Peabody Energy is the world’s largest private-sector coal producer. They warned Wednesday that they may go out of business- the latest sign of the brutal conditions in the battered industry.
In a regulatory filing the company said that ongoing losses and its decision to miss certain interest payments means it may not have enough cash to “sustain operations and continue as a going concern.”
This could spell disaster for the company which has 7,600 employees at its ongoing operations. If they go under, those people will quickly be out of jobs.
Peabody reported a loss of $2 billion last year, up from a $787 million slide the previous year. However their revenue tumbled 17% to $5.6 billion as the average price and amount of coal that it sold fell.
They also warned of further declines this year due to reduced use of coal by U.S. utilities along with lower demand from overseas markets.
Shares of Peabody, which had already plunged 98% in the past two years, tumbled nearly 50% in trading Wednesday following the filing.
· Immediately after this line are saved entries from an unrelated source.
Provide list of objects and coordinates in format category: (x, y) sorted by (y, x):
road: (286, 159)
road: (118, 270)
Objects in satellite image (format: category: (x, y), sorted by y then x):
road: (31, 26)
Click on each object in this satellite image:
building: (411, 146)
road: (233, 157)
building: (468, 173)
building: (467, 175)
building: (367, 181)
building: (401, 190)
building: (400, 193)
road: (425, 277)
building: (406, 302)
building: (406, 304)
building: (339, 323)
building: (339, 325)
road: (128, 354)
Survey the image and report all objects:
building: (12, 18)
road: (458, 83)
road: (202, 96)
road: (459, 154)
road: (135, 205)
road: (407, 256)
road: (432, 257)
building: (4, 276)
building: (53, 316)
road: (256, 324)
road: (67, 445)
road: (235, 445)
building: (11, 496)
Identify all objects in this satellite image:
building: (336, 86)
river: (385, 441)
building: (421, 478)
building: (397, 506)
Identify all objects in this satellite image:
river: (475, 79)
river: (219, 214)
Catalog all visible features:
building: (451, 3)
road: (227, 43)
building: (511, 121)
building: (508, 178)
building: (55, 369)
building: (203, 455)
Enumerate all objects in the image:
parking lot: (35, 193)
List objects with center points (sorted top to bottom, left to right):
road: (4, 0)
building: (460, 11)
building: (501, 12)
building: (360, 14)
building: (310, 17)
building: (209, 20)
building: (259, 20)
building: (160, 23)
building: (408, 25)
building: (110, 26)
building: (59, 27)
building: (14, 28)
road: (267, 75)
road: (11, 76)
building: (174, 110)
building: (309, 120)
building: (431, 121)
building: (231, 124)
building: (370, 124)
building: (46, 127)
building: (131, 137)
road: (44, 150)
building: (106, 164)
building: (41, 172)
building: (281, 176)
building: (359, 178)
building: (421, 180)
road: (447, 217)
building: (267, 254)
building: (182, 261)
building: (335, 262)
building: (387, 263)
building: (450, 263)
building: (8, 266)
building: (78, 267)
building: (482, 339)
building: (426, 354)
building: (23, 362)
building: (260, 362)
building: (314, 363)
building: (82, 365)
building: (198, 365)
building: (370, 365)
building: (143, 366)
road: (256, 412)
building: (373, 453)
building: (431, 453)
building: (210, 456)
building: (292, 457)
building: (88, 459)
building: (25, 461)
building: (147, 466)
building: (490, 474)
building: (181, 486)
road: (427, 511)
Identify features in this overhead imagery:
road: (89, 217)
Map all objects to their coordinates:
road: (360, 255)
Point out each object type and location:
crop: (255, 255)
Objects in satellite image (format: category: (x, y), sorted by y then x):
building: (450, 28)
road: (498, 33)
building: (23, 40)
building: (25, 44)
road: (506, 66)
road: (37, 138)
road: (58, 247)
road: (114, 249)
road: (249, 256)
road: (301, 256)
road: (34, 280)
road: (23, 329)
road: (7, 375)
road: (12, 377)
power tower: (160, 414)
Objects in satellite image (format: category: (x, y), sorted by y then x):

It’s just not looking good for Peabody.
The coal industry has faced a myriad of problems in recent years, including proposed regulation from the Obama administration to cut greenhouse gas emissions from the nation’s coal-burning power plants.
While the new regulations have been put on hold by the Supreme Court, the industry has faced a number of other economic worries, including significantly lower prices for natural gas, which is a competing fuel used by electric utilities, and slowing economic growth in China, a major market for U.S. coal.
It should also be noted that Arch Coal, which owns the second largest U.S. coal reserves behind Peabody, filed for bankruptcy in January.
Environmental group Rainforest Action Network said it’s important that even if a coal company does go into bankruptcy, it is still required to adhere to regulations.